- 15:00-15:50 Some Testing Problems on High Dimensional Data by Prof Yongcheng Qi
- 15:50-16:10 Coffee Break& refreshment
- 16:10-17:00 Principle of a single big jump and its application by Prof Yuebao Wang
主题1: Some Testing Problems on High Dimensional Data
University of Minnesota Duluth
In the classical multivariate analysis, statistical methods have been developed mainly for data from designed experiments, and dimensions of the data are fixed. Nowadays, new technology has generated various types of high dimensional data whose dimensions can be very large compared with the sample sizes. In this case, some classical statistical approaches may not be applicable.

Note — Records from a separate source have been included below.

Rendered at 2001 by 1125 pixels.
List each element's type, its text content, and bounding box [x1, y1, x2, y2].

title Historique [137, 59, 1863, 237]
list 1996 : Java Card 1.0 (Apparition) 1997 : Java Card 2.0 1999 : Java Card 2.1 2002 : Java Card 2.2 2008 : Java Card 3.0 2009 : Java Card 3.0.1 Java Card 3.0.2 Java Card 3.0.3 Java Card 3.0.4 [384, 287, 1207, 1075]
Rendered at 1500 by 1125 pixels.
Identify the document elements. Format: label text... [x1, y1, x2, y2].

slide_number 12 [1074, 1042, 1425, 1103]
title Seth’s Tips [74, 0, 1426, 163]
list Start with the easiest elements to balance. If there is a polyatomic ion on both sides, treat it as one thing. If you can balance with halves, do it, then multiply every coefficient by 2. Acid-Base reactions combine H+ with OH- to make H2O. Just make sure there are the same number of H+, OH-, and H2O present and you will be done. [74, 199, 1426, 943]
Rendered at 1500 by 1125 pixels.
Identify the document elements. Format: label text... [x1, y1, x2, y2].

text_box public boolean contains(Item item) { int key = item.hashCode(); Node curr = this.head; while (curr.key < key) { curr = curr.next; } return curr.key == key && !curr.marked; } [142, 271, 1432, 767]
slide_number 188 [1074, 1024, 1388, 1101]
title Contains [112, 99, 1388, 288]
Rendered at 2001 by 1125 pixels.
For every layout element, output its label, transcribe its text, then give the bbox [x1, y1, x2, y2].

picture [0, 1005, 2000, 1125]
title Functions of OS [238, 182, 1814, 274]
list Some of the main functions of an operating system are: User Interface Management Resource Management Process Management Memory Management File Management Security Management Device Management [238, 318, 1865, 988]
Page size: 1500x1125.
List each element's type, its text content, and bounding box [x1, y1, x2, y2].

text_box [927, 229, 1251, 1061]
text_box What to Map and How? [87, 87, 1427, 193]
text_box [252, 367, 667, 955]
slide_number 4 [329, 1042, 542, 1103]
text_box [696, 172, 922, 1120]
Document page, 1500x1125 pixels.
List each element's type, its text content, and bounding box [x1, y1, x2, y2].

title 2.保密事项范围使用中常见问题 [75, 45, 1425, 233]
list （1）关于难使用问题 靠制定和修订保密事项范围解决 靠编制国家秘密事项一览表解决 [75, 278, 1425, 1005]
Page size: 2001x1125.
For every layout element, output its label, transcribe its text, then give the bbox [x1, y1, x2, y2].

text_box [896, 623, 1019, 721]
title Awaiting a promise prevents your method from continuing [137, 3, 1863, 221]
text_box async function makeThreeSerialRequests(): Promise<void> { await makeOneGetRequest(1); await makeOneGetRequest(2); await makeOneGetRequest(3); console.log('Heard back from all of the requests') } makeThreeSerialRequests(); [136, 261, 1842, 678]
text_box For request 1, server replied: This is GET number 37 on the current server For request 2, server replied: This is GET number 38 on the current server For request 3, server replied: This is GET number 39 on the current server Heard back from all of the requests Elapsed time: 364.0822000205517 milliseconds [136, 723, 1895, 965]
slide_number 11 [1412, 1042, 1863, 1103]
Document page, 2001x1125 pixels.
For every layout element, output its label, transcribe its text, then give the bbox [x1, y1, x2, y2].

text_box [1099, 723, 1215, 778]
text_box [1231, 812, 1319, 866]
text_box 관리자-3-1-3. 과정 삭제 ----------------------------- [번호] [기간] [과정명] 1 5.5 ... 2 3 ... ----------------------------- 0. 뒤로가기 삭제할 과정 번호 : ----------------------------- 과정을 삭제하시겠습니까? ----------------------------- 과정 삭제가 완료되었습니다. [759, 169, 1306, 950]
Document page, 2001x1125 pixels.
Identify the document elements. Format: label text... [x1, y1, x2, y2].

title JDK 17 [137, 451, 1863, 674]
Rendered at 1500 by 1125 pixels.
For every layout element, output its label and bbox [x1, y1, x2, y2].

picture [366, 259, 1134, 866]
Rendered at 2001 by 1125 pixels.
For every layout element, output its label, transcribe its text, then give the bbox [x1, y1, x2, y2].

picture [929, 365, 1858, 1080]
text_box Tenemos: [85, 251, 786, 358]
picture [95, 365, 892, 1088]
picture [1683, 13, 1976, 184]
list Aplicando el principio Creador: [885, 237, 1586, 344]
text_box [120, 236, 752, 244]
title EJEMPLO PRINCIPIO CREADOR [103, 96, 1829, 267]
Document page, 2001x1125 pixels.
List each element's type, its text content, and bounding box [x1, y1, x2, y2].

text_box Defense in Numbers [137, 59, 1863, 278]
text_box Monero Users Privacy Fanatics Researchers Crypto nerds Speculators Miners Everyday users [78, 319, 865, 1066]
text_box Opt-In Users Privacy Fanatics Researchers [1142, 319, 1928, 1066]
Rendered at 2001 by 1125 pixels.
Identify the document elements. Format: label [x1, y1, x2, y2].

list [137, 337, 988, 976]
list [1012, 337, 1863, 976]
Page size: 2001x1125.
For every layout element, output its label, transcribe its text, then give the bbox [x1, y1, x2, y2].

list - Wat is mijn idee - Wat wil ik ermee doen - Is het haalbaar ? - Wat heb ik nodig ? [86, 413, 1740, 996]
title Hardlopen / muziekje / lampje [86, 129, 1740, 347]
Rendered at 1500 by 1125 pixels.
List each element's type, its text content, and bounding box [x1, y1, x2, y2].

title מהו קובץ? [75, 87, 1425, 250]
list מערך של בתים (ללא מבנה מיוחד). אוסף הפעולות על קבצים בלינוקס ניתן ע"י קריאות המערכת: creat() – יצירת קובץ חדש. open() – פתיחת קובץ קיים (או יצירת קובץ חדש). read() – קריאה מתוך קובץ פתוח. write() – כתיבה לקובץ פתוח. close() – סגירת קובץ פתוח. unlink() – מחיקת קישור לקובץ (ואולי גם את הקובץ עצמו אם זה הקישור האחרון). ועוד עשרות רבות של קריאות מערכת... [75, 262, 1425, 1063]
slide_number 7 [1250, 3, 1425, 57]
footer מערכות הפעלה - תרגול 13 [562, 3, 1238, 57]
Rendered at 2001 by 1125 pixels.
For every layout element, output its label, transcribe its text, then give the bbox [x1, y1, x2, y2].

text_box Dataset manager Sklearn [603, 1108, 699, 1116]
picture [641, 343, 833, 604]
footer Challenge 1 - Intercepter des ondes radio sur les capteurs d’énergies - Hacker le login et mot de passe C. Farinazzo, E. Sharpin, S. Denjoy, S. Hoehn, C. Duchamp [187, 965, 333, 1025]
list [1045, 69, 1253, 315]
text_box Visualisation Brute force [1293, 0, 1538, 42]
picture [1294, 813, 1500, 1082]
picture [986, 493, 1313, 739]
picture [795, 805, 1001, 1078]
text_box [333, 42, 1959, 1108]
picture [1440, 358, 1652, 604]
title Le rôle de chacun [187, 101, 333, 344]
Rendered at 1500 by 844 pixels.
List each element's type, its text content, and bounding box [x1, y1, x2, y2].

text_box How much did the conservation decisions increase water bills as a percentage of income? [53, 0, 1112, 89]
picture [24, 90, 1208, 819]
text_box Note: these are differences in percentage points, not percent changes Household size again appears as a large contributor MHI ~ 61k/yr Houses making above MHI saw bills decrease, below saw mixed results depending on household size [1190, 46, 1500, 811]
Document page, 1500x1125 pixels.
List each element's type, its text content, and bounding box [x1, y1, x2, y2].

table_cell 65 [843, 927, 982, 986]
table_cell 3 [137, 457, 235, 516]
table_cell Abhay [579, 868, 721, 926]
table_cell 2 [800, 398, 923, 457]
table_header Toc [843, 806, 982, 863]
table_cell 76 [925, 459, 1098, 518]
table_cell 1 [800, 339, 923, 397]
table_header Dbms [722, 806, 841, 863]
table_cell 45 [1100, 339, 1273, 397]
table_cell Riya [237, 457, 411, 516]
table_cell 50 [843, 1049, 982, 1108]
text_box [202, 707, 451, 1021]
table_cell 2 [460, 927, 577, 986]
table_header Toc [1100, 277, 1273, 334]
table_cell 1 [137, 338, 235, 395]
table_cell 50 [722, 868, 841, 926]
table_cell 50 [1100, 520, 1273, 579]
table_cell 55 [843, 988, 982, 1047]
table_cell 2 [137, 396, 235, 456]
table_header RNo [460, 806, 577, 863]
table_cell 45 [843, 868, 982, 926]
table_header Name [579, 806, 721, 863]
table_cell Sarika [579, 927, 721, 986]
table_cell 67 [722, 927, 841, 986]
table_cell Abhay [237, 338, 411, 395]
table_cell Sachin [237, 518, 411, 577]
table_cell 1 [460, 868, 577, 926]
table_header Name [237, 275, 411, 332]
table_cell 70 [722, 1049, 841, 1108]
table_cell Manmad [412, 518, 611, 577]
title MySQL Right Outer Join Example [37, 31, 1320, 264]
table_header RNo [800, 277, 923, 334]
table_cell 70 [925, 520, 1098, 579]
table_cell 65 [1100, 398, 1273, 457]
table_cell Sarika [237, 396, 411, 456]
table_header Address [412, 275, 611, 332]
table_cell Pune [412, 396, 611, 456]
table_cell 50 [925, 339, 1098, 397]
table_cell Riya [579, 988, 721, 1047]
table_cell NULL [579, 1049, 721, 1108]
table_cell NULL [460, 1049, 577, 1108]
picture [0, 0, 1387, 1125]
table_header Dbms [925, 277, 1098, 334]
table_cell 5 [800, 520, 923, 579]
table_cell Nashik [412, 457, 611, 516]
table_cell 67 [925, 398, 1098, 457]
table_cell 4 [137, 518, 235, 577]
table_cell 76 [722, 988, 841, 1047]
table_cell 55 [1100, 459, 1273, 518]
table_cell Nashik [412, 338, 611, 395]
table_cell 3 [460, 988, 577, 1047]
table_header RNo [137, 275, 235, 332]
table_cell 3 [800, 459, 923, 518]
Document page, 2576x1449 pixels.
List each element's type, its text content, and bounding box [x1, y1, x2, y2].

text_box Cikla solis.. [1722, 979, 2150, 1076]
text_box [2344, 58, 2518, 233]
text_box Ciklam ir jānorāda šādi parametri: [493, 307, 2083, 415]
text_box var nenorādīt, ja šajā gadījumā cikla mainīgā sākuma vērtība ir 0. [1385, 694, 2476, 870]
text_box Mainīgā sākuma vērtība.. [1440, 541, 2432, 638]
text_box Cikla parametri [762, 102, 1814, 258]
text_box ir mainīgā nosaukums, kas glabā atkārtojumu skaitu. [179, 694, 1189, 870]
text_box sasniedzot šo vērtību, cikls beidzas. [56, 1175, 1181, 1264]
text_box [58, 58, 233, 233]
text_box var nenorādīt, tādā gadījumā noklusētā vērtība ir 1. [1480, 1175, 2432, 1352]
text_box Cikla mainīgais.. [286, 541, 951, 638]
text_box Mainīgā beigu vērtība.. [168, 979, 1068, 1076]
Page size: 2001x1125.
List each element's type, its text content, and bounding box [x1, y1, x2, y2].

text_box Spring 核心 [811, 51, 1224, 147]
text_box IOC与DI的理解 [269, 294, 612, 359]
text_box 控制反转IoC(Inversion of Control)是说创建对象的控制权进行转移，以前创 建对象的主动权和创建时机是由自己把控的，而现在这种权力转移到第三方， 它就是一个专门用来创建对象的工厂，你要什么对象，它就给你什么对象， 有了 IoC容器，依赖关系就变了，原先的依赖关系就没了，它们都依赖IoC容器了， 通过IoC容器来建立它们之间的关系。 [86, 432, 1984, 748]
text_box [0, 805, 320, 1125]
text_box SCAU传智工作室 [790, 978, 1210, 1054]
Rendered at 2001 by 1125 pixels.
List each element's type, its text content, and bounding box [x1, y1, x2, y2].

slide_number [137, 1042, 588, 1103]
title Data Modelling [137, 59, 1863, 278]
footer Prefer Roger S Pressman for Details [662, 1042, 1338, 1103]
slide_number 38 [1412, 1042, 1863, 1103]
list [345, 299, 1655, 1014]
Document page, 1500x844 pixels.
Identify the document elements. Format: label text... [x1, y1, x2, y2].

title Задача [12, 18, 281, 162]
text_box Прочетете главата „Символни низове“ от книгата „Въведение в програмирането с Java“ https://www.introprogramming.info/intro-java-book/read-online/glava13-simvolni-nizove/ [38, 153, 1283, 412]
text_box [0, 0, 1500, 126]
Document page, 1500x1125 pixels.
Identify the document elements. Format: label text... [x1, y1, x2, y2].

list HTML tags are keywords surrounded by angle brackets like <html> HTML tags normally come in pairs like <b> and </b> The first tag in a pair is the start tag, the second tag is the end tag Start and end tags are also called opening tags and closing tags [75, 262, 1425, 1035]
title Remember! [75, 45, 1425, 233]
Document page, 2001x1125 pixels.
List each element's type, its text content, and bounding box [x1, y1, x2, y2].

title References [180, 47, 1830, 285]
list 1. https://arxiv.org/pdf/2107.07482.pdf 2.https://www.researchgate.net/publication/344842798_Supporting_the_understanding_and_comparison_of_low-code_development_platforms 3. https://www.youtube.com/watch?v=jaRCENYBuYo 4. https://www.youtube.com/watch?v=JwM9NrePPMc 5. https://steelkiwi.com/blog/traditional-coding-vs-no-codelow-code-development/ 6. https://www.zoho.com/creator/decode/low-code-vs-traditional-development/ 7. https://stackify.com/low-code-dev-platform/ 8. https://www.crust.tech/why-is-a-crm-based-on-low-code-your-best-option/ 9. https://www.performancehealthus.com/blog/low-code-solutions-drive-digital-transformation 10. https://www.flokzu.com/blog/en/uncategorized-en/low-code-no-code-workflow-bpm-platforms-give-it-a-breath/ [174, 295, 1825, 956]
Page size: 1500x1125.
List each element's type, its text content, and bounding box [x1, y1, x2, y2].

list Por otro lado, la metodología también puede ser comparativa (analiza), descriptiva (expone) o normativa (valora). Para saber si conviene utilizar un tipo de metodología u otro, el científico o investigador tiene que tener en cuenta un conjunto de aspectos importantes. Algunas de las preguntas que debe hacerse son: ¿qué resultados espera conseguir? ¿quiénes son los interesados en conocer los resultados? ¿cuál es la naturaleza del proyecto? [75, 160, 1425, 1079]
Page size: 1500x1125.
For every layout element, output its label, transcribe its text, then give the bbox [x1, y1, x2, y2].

In this talk, we review some examples with particular interests in multivariate normal distributions and reveal the limitations in applying those classical statistical methods such as likelihood ratio test statistics to high dimensional data and when they can be extended to test on high dimensional data. We will also introduce some recent developments of nonparametric methods for ultra-high dimensional data.
Prof. Yongcheng Qi is a statistics professor at University of Minnesota Duluth. His research interests include limiting theorems in probability and statistics, empirical likelihood methods, and extreme-value statistics, high dimensional data, and random matrix theory.
主题2: Principle of a single big jump and its application
Emeritus Professor of School of Mathematics, Soochow University
In this talk, we introduce the principle of a single big jump or Max-Sum equivalence. Further- more, we obtain a necessary and sufficient condition for the principle of a single big jump of product convolution. We propose an application of the obtained result to asymptotic study of the ruin probability in a discrete-time insurance risk model with stochastic returns. Finally, we highlight several questions for the further research.
Prof. Yuebao Wang is an Emeritus Professor of School of Mathematics, Soochow University. His research interests include limit theory, heavy tailed distribution theory, and its applications in risk models.